Overplanning is an issue. A disease. An epidemic. While smart to have a map of where your days, weeks, and months are going and what task is a priority, we’re in a craze about it. Preparedness is awesome. Detailed steps are terrific. Prioritized to-do lists are great. The issue is inaction. Stop cuddling your fucking planner and start getting those boxes ticked. Add step (0) to our planning dos, the above-everything, the priority numero uno: plan and do, not plan to do.
Be In Tune With Disappointment
The thesis of planning is a reduction of stress on that lazy brainiac of yours. Blame it for craving sugar, fat, and salt, and the sofa, and binge-watching TV shows, and anxiety, and… When planning leads to overthinking, micromanaging, and worrying about itsy-bitsy details of your life, you’ve missed the mark. No amount of future-oriented thought will prepare you for every setback and setup.
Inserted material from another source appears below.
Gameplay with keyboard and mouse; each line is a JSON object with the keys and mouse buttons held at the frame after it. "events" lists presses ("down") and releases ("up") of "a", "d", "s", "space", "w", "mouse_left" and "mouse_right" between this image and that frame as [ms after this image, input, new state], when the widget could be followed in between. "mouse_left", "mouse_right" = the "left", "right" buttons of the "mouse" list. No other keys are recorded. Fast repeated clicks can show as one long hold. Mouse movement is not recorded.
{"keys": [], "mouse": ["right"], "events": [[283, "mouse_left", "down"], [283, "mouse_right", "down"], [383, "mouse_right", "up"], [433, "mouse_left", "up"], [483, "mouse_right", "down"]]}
Planning should be a tool to organize the chaos in our fast-paced world. Don’t procrastinate with planning. Don’t get angry when things don’t go according to plan. Don’t detail future plans too much, and don’t shy away from detail on present plans. Come to terms with reality: you can’t control or predict everything. Follow the directions and dos and don’ts to a t, and a brighter future is a guarantee. Promise.
Final Thoughts
In the end, planning is an intricate process with many nuances. Too little or not planning at all is a deadly mistake. Too much or improper planning makes it harmful. Perfect planning: (1) action-oriented, (2) goal in mind, (3) success defined, (4) light and simple, (5) granular at present and abstract in the future, and (6) flexible and open to change. “Setting a goal is not the main thing,” said Tom Landry, “It is deciding how you will go about achieving it and sticking with that plan.”